* REQUIREMENTS *
Duplicate the lines below from the line with "country: Bolivia" to the line with "name author: Wall.", both included, and nothing more.

* INPUT FOR THIS TASK *

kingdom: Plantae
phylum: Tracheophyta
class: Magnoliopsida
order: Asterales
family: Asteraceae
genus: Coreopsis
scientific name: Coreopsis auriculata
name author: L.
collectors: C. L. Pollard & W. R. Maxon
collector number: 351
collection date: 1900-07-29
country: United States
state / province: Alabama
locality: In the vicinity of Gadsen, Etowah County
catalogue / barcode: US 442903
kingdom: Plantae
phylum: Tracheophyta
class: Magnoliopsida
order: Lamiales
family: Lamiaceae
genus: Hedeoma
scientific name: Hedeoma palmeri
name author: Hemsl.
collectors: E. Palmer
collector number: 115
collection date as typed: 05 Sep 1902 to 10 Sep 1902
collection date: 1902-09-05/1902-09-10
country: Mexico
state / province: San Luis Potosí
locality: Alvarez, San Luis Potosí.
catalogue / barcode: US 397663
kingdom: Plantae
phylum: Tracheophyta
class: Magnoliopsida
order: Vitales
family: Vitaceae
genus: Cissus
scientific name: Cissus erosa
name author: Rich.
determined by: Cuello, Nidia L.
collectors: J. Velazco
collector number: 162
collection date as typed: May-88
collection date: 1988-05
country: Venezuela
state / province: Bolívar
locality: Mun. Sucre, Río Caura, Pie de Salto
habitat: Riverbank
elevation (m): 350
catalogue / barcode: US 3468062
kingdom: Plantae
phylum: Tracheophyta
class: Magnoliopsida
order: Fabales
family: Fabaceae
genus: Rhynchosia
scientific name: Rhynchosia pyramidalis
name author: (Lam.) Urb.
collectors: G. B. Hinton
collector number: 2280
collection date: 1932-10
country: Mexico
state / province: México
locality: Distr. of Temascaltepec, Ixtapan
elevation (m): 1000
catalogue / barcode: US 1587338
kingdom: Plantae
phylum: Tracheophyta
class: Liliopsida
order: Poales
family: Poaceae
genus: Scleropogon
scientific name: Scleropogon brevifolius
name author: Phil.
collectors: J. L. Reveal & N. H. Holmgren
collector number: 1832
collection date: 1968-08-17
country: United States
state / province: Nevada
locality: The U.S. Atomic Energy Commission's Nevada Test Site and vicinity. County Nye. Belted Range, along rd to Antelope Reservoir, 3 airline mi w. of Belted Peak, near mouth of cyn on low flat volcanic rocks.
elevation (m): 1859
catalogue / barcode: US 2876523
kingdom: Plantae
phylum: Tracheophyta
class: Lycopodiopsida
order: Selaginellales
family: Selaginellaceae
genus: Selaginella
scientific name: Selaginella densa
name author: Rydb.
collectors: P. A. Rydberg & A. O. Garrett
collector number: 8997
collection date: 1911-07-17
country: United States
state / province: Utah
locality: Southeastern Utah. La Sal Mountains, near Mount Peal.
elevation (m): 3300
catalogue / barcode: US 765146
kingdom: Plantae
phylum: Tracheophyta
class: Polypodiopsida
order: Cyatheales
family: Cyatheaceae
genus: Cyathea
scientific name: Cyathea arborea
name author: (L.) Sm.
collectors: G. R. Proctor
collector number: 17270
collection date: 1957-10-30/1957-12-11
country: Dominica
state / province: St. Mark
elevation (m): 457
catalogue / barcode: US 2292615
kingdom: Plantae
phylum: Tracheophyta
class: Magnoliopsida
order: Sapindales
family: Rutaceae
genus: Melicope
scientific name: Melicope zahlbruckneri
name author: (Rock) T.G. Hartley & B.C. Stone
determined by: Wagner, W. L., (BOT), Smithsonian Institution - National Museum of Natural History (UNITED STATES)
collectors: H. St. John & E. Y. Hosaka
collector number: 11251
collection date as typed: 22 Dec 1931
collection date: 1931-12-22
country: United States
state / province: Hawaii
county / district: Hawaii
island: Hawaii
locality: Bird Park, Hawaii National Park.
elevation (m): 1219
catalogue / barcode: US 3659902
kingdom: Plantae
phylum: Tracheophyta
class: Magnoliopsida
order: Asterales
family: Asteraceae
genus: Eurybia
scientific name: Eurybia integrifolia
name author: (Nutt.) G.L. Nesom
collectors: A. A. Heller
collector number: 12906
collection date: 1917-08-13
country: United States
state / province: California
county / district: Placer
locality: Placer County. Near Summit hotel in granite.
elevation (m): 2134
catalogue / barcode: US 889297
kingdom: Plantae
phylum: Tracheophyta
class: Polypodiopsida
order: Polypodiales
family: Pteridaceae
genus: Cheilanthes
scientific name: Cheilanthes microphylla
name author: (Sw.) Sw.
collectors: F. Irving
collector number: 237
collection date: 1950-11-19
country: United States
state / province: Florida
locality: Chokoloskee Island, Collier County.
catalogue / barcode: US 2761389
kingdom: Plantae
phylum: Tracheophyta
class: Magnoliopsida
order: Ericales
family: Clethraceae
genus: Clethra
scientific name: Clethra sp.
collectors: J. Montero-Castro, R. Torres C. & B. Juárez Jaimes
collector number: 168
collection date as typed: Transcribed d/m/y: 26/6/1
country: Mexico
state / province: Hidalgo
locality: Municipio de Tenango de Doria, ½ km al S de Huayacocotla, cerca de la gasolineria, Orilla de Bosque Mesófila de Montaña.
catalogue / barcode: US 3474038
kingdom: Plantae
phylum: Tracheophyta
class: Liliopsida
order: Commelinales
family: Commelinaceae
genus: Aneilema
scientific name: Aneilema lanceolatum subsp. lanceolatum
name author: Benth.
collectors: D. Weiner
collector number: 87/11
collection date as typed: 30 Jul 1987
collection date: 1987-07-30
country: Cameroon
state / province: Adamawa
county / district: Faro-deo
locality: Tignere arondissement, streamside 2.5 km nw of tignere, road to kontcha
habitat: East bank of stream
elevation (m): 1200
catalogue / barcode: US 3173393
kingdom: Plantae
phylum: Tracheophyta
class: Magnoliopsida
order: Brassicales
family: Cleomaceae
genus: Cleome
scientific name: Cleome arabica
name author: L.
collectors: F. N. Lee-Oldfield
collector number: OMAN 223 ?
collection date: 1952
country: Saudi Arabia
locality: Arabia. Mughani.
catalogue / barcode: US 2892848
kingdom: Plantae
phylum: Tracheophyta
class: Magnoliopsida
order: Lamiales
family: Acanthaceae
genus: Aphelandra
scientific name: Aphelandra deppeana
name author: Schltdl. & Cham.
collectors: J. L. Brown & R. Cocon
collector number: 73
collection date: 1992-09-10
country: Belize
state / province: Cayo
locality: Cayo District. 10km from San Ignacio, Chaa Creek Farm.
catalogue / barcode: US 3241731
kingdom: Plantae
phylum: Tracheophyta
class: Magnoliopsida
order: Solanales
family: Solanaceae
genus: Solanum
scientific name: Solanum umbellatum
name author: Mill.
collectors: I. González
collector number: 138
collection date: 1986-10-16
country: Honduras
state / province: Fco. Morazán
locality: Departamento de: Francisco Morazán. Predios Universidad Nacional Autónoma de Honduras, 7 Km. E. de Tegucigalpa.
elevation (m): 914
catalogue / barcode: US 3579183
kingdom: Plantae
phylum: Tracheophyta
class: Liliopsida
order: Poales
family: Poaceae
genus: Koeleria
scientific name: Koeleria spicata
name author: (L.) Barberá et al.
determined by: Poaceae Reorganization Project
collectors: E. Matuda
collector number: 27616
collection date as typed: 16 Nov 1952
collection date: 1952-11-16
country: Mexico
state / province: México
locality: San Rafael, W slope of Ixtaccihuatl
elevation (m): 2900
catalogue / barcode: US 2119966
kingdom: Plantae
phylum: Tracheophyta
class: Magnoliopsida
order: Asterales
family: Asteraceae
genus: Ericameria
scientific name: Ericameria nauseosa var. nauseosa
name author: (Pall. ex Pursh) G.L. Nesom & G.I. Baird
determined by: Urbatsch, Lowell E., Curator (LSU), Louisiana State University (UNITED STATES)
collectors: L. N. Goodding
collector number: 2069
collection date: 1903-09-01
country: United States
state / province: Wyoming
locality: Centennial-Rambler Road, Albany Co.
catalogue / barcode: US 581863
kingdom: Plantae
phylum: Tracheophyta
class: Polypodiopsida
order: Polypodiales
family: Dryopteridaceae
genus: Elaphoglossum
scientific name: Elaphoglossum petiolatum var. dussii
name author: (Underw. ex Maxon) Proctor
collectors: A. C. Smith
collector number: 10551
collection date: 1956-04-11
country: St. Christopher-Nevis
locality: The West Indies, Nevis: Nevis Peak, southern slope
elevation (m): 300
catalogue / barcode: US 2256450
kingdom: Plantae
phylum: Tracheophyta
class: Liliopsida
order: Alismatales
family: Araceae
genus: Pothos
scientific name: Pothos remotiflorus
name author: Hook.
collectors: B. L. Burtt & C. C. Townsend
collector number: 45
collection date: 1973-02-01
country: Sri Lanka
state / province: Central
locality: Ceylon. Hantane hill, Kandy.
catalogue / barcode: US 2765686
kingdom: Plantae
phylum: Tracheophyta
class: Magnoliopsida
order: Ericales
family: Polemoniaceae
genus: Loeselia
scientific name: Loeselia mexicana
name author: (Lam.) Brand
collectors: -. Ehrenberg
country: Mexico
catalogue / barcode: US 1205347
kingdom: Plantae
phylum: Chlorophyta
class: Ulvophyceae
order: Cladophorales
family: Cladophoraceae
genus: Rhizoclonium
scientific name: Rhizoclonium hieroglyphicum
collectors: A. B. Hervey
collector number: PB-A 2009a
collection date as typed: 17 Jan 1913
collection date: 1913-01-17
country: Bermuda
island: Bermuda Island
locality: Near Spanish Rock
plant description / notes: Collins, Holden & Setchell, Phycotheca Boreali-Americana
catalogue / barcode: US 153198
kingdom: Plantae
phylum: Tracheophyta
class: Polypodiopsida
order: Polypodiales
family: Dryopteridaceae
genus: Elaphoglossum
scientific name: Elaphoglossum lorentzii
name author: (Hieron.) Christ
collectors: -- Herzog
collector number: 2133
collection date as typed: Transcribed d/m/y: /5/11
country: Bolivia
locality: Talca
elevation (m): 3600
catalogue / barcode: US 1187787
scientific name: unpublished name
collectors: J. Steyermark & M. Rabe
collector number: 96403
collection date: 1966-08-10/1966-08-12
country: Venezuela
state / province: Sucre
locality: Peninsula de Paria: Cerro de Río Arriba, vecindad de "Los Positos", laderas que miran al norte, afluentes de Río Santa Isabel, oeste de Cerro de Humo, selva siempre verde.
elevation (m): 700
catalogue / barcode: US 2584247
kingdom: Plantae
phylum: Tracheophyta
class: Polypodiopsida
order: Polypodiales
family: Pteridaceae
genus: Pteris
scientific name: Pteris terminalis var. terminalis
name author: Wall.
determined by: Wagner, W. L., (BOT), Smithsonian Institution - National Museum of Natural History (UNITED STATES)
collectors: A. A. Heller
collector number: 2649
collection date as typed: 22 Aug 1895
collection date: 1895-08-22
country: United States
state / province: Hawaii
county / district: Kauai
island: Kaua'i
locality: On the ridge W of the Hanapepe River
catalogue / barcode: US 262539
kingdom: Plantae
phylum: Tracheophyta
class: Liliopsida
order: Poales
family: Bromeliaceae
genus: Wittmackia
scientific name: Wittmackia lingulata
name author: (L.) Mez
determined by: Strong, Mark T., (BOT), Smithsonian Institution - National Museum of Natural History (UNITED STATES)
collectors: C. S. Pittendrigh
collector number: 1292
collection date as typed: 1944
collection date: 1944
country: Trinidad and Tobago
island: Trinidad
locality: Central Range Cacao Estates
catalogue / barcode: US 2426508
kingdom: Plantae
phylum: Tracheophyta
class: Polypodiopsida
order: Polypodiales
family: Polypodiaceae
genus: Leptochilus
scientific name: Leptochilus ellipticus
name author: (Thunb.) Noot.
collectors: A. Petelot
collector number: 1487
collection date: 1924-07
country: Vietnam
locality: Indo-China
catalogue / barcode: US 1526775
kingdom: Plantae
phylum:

* EXPECTED ANSWER *
country: Bolivia
locality: Talca
elevation (m): 3600
catalogue / barcode: US 1187787
scientific name: unpublished name
collectors: J. Steyermark & M. Rabe
collector number: 96403
collection date: 1966-08-10/1966-08-12
country: Venezuela
state / province: Sucre
locality: Peninsula de Paria: Cerro de Río Arriba, vecindad de "Los Positos", laderas que miran al norte, afluentes de Río Santa Isabel, oeste de Cerro de Humo, selva siempre verde.
elevation (m): 700
catalogue / barcode: US 2584247
kingdom: Plantae
phylum: Tracheophyta
class: Polypodiopsida
order: Polypodiales
family: Pteridaceae
genus: Pteris
scientific name: Pteris terminalis var. terminalis
name author: Wall.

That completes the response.